Schuenemeyer is the executive director of the UCC HIV & AIDS Network, known as UCAN. He and Lori Tisher, intern for Health and Wholeness Advocacy with Wider Church Ministries, organized Monday's health fair in the convention center as both a service to, and a model for Synod-goers.
The "Immerse Yourself in Healthy Living" Health Fair included free, confidential HIV testing, along with glaucoma and blood pressure screenings and chair massages. Participating organizations shared information about diabetes, cancer, visual impairment, aging and prescription medications.
There are more than 56,000 new infections in the United States every year, Schuenemeyer said, adding that of the 1.1 million people living with HIV in the U.S., 20 percent don't know they are infected.
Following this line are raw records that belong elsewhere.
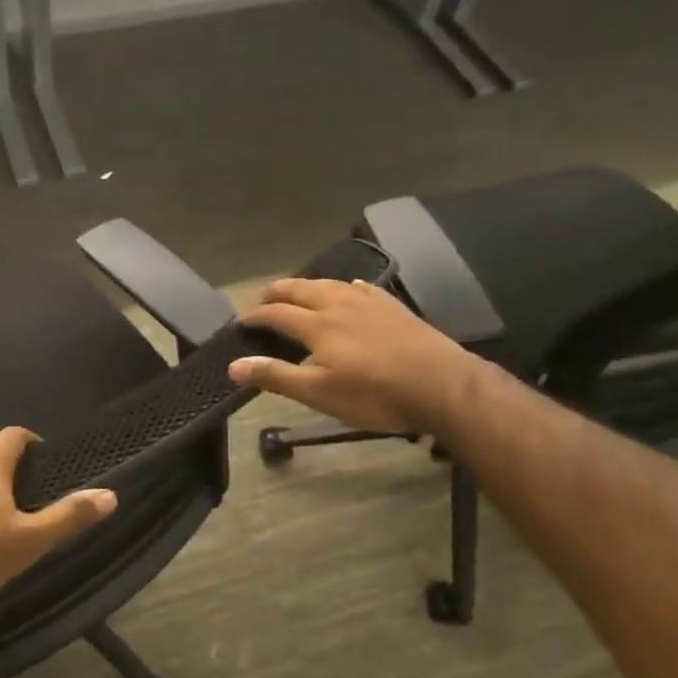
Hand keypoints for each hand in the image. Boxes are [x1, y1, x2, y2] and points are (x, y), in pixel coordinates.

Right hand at [227, 278, 482, 434]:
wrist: (443, 385)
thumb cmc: (375, 394)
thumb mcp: (320, 394)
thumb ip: (276, 376)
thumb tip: (234, 365)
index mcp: (317, 324)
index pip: (276, 314)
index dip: (256, 317)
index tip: (242, 322)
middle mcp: (338, 304)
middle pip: (300, 289)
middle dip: (278, 292)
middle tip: (263, 299)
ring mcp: (369, 301)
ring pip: (330, 284)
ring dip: (308, 286)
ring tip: (299, 292)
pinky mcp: (393, 306)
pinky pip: (362, 287)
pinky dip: (345, 286)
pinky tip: (350, 289)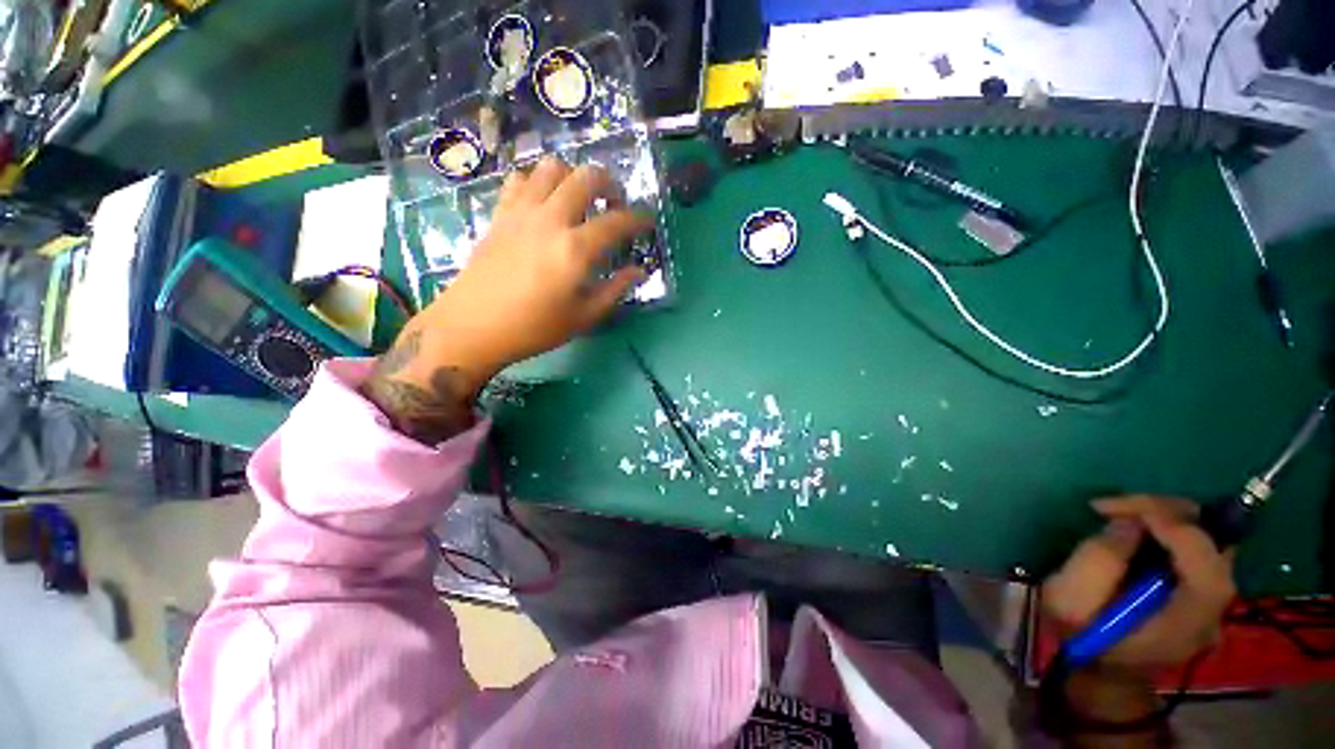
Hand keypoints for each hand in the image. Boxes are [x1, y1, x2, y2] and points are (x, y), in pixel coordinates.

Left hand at [361, 158, 651, 442]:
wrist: (473, 326)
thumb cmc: (534, 328)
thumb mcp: (584, 317)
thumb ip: (615, 289)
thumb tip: (639, 271)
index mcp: (575, 249)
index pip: (617, 221)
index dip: (638, 219)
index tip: (648, 222)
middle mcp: (551, 219)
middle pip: (586, 177)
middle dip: (609, 184)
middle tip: (614, 204)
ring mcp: (522, 212)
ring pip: (551, 167)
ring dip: (573, 177)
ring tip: (579, 200)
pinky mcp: (500, 213)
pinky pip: (520, 179)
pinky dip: (539, 182)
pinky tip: (544, 203)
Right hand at [1043, 495, 1236, 668]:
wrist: (1097, 670)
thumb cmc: (1080, 637)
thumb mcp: (1071, 601)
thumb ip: (1099, 560)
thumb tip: (1128, 524)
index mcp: (1188, 619)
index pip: (1203, 560)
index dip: (1170, 525)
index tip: (1120, 509)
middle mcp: (1213, 609)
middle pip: (1213, 544)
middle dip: (1168, 514)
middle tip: (1119, 506)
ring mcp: (1211, 601)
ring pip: (1208, 541)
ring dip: (1169, 519)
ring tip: (1125, 514)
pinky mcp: (1200, 591)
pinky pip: (1198, 549)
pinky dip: (1172, 531)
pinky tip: (1140, 530)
The sooner people know their status, the more likely they are to take precautions to avoid infecting others, he said.
In a health fair setting, HIV testing "becomes just another health screening" rather than something requiring a special trip to an HIV/AIDS clinic or a doctor's office, Schuenemeyer explained.
Churches can invite the health department or local HIV/AIDS organization to conduct the testing, as well as pre- and post-test counseling, he said. But people who come for a medical test — any type of test — may also need pastoral counseling if the news is bad.
UCAN's website, www.ucaninc.org, offers a study curriculum and other resources for HIV/AIDS education and testing. They assist churches in becoming "HIV Competent" by assessing a congregation's capacity to respond to HIV.
"And then we walk with them as they develop and implement their plans," said Schuenemeyer.